The way forward: Six actions to take

The FCA expects firms to take the time to fully consider the contents of their communications and be able to explain actions taken in response. Firms should incorporate this as part of their governance agenda, consider the implications for them, and take the following six actions:

  1. Review the contents of this letter and other correspondence issued by the FCA that may also have an impact on the business of your firm. All resultant actions identified must be recorded and tracked to completion.
  2. Ensure your firm is ready to meet the Operational Resilience requirements, including remaining within set tolerance levels by 2025.
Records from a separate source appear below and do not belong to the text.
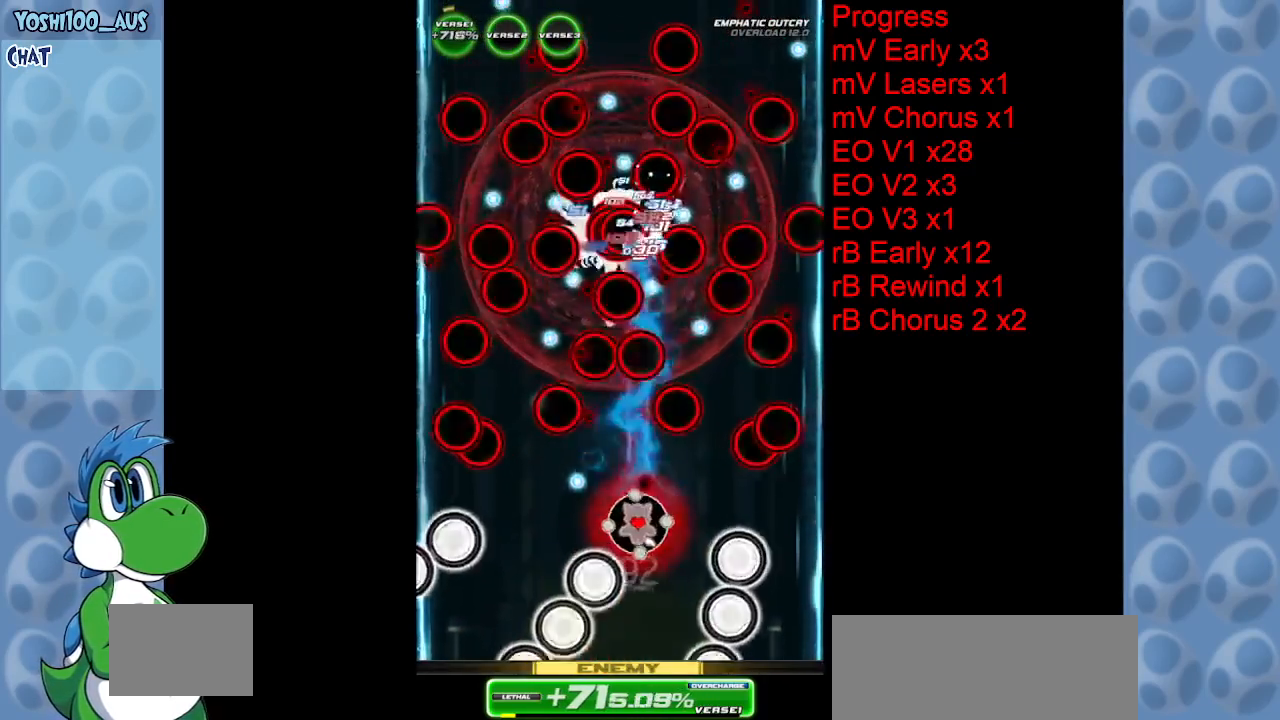
{"keys": [], "events": [[83, "z", "up"], [167, "down", "down"], [217, "left", "up"], [367, "down", "up"], [367, "z", "down"], [467, "z", "up"]]}
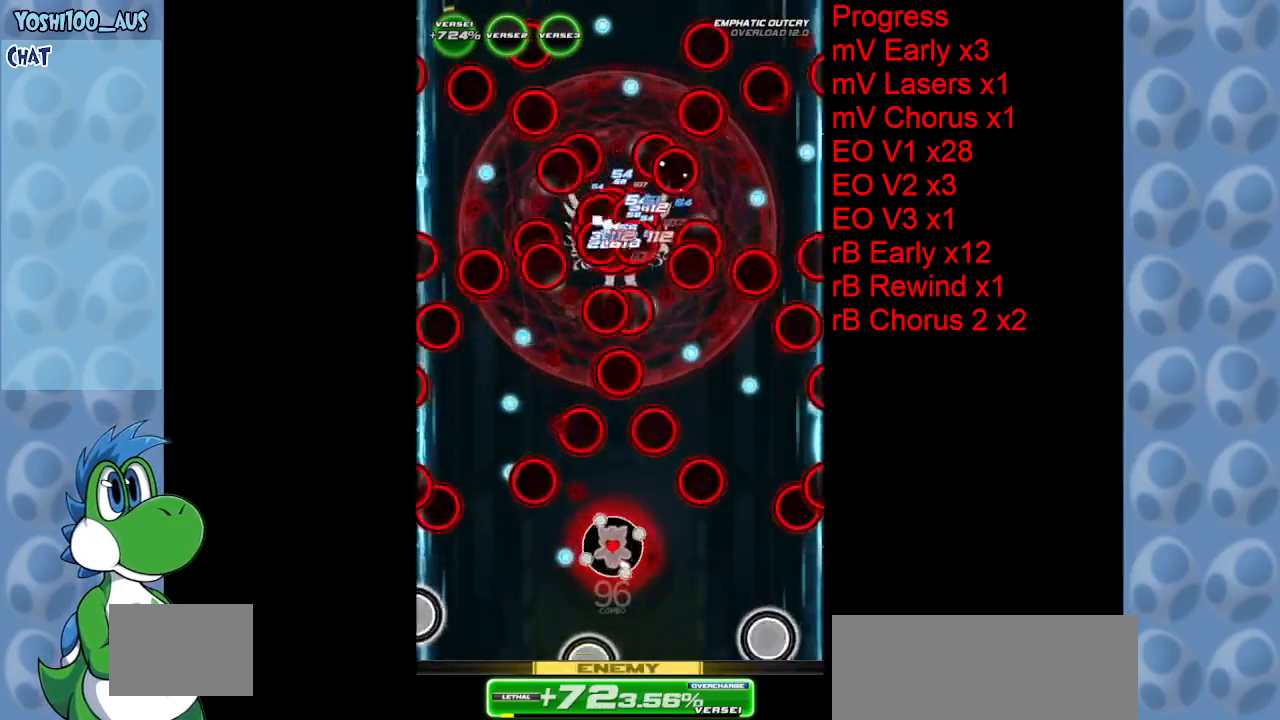
{"keys": ["up"], "events": [[200, "right", "down"], [250, "c", "down"], [250, "up", "down"], [283, "right", "up"], [383, "c", "up"]]}
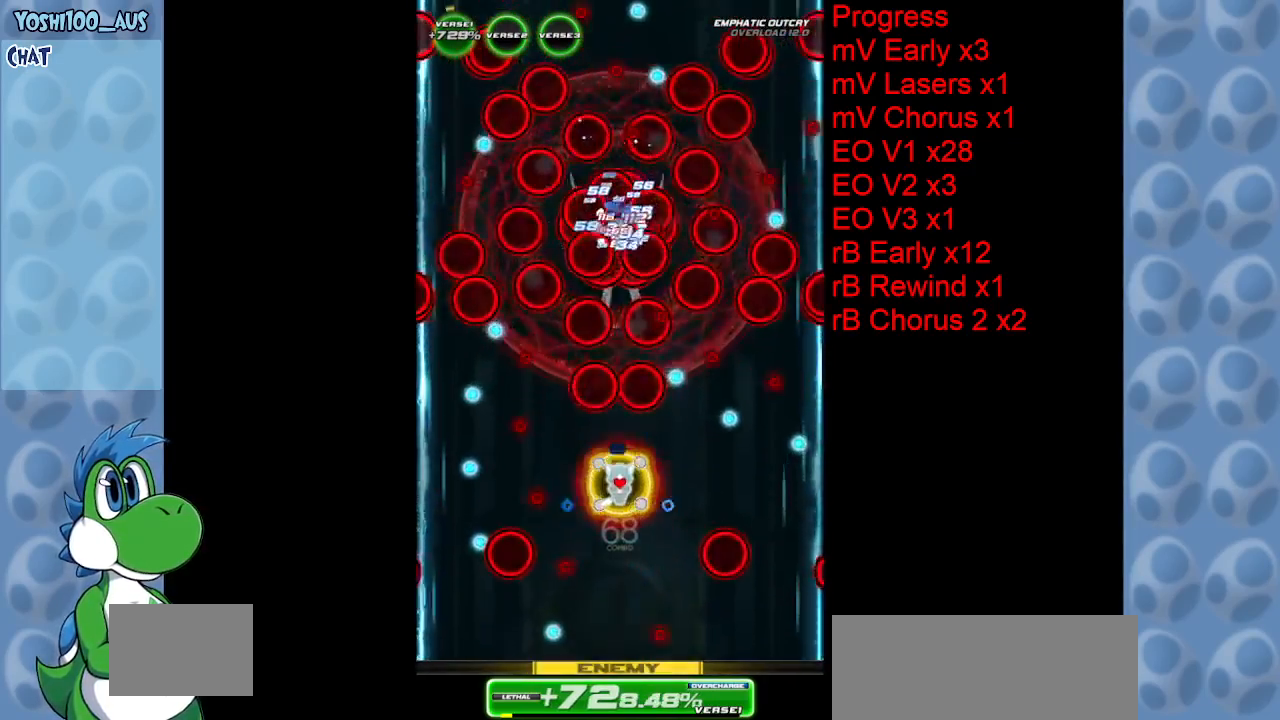
{"keys": ["down"], "events": [[117, "up", "up"], [117, "z", "down"], [217, "left", "down"], [250, "down", "down"], [250, "left", "up"], [250, "z", "up"]]}
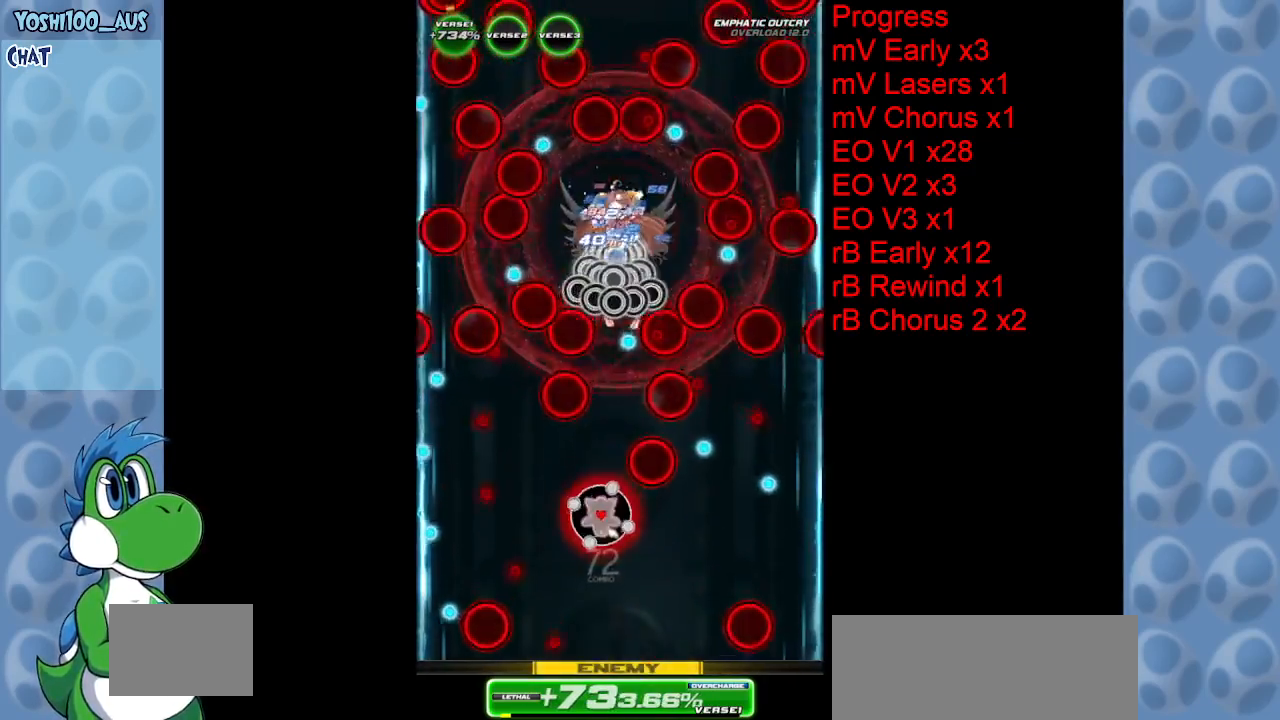
{"keys": ["down", "left", "z"], "events": [[33, "right", "down"], [83, "z", "down"], [133, "right", "up"], [183, "z", "up"], [367, "left", "down"], [450, "z", "down"]]}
  3. Ensure ongoing preparation for the FCA’s Consumer Duty. Implementation plans should have been approved at the end of October 2022, and the FCA recently issued feedback on a review of those plans.
  4. Identify operational areas that present a risk and would benefit from investment – then develop a plan for modernisation.
  5. For CASS processes and controls, identify where there is a reliance on manual tasks and plan for automation that delivers benefits for your organisation, including enhanced resilience.
  6. Horizon scan. Be aware of all upcoming regulatory changes and assess the impact on your firm. Thereafter, plan for how your organisation will meet the new requirements.